Female book eaters are rare, so Devon’s Family—and the other Families of book eaters across modern day United Kingdom—arrange temporary marriages between Houses for procreative purposes. Eater women are used as little more than birthing cows before being forcibly separated from their children and moved onto the next marriage. It’s a patriarchal society full of empty promises and it’s horrifying.
The narrative structure of the book divides its time between Devon’s past, alternating chapters with present day Devon and Cai on the run. Dean is a brilliant world-builder, farming out just enough bits of information along the way to help fill in the gaps of Devon’s early years while helping the reader understand her motivation and goals in the present timeline. Not all is as it seems.
Everyone is a monster in this book, and they are all terrifying. Flashes of Atwood’s The Handmaiden’s Tale rears its ugly head as Devon’s desperation becomes agonizing and palpable. One of my favorite themes of the story is how painful love can be, and this is a driver of so many of Devon’s major life choices, which sometimes lead to ruin.
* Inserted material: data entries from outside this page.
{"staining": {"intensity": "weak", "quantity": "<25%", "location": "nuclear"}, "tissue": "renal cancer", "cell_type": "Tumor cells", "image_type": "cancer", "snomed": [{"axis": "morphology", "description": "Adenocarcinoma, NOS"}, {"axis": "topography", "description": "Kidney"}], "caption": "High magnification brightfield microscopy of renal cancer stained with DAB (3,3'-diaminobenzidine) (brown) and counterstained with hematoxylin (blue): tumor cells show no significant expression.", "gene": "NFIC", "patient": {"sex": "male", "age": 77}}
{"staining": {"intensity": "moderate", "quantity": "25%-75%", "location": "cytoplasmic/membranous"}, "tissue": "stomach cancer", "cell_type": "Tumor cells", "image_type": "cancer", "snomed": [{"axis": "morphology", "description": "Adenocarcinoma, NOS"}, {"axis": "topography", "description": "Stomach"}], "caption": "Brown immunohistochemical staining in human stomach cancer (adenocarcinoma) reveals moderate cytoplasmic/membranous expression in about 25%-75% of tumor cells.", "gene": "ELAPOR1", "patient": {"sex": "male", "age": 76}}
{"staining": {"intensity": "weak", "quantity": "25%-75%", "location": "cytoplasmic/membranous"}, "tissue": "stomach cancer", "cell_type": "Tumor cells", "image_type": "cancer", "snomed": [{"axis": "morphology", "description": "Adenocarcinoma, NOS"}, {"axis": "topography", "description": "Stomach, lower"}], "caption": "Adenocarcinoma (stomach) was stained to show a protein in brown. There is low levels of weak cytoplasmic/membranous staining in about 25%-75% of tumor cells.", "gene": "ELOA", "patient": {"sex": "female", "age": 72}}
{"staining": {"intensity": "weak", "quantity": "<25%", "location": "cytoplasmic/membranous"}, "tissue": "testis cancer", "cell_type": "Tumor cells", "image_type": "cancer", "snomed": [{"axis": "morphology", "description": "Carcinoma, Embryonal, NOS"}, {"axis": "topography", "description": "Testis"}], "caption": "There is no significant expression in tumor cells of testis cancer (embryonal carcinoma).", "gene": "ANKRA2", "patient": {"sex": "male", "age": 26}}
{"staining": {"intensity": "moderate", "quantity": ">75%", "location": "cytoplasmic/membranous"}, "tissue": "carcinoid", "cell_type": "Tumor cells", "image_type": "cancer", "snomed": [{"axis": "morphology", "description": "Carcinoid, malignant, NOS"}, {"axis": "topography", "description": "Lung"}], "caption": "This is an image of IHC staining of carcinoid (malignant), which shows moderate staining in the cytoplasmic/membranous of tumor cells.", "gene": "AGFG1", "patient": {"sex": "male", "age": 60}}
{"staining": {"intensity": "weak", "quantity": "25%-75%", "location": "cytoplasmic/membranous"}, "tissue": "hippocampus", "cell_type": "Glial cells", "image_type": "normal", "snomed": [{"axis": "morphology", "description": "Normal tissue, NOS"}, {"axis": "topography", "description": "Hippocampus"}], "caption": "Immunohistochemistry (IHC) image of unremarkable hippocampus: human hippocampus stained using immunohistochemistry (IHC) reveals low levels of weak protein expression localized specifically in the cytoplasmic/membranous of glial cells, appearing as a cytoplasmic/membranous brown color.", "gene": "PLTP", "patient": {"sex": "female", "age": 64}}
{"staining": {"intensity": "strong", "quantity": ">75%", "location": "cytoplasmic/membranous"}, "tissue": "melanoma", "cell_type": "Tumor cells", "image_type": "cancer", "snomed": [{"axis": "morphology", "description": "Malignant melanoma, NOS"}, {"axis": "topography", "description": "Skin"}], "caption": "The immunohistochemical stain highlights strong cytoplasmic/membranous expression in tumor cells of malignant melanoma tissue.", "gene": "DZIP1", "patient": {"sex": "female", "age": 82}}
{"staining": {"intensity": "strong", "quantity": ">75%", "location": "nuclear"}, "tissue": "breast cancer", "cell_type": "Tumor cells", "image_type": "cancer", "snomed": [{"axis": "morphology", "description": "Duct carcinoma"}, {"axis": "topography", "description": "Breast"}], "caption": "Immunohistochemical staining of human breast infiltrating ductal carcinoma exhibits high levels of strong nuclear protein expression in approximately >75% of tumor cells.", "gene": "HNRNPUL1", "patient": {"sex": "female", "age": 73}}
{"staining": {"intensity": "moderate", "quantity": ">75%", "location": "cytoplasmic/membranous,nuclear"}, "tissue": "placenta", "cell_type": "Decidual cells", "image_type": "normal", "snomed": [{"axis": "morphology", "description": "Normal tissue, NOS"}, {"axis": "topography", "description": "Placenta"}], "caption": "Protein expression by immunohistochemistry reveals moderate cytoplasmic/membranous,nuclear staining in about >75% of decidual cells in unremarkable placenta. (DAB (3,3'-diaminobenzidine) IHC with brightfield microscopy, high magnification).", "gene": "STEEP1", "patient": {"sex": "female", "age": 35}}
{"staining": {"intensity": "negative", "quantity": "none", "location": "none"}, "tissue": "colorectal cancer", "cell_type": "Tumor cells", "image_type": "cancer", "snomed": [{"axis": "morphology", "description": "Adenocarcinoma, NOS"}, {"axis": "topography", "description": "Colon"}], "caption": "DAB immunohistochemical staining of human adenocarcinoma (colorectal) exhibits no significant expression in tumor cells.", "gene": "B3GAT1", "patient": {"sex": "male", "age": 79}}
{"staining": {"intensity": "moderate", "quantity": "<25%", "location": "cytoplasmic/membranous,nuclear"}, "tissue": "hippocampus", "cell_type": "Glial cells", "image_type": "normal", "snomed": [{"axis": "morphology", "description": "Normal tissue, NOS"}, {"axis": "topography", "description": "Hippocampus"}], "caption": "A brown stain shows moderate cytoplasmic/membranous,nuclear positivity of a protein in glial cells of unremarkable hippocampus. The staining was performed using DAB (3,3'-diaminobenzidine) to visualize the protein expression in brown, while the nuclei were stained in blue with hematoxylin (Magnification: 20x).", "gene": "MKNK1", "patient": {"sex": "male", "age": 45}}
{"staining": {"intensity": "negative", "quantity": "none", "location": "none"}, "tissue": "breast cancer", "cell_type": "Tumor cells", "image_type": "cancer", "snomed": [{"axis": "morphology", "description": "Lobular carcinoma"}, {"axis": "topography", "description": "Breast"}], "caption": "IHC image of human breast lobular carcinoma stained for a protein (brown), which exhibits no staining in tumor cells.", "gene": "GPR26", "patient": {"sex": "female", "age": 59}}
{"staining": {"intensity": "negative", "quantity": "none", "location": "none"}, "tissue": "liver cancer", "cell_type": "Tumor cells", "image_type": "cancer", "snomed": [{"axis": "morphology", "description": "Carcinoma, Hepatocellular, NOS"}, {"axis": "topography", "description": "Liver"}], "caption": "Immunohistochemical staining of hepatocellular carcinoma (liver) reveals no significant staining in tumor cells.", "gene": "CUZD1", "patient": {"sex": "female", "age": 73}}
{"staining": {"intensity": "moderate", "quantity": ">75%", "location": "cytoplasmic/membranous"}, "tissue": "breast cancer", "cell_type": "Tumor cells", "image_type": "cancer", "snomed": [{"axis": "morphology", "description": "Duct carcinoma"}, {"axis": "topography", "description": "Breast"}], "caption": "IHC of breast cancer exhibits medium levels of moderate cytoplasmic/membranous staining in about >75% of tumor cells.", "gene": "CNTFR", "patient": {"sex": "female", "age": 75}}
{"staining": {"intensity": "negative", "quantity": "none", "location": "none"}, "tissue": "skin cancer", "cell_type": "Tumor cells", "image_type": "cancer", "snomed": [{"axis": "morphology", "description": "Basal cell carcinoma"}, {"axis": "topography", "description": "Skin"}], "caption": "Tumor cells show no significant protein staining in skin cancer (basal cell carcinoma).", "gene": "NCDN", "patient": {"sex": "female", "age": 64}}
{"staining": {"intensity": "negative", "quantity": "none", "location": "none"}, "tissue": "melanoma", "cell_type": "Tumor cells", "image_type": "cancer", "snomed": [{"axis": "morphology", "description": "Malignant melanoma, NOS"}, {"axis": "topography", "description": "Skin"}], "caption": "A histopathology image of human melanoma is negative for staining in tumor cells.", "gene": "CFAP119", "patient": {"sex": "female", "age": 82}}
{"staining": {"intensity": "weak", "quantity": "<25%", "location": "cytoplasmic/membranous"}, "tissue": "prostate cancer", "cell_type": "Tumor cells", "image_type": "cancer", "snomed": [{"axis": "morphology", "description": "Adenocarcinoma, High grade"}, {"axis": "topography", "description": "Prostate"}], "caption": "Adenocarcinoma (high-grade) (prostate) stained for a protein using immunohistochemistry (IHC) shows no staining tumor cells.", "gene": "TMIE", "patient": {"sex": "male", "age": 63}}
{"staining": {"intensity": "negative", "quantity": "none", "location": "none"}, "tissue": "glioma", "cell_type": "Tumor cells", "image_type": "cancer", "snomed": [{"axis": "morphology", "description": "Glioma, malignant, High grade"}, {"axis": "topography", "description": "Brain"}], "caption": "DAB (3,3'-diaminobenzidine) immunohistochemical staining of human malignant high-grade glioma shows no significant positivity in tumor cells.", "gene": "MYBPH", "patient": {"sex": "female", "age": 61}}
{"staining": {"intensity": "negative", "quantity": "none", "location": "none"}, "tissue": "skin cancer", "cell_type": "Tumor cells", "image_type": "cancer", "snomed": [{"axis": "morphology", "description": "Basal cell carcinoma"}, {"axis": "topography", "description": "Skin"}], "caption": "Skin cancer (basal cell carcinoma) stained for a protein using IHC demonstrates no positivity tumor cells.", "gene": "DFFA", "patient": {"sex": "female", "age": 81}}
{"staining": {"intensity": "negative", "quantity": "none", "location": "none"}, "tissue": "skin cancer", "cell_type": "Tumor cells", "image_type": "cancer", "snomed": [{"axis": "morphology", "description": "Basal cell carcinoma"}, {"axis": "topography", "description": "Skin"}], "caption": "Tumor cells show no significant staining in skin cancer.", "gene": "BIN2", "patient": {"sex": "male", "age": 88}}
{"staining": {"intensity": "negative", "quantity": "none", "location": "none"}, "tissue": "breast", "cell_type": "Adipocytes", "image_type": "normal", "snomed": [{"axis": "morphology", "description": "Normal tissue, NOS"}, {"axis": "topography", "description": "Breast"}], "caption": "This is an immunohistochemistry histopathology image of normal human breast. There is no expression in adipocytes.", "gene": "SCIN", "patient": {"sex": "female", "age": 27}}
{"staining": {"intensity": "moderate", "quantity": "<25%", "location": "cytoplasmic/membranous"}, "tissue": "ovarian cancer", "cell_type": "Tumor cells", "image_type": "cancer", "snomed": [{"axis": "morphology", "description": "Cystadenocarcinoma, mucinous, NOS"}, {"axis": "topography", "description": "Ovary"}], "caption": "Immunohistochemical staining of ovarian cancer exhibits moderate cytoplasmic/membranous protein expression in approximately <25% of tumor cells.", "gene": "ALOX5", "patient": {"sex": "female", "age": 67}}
But throughout it all, there is a sliver of hope for a way out. All the years of terror and loneliness and desperation might lead to freedom and companionship with a side order of vengeance if her wild plans could somehow fall into place…
The Book Eaters is one of my top reads of the year. It is atmospheric, it is brutal, it is exciting and emotional, and I planned my evenings around it. It tackles themes of identity, parenthood, the dark side of love, the importance of hope and sacrifice, and what it means to grow up different. It resonated hard with me. Highly recommended.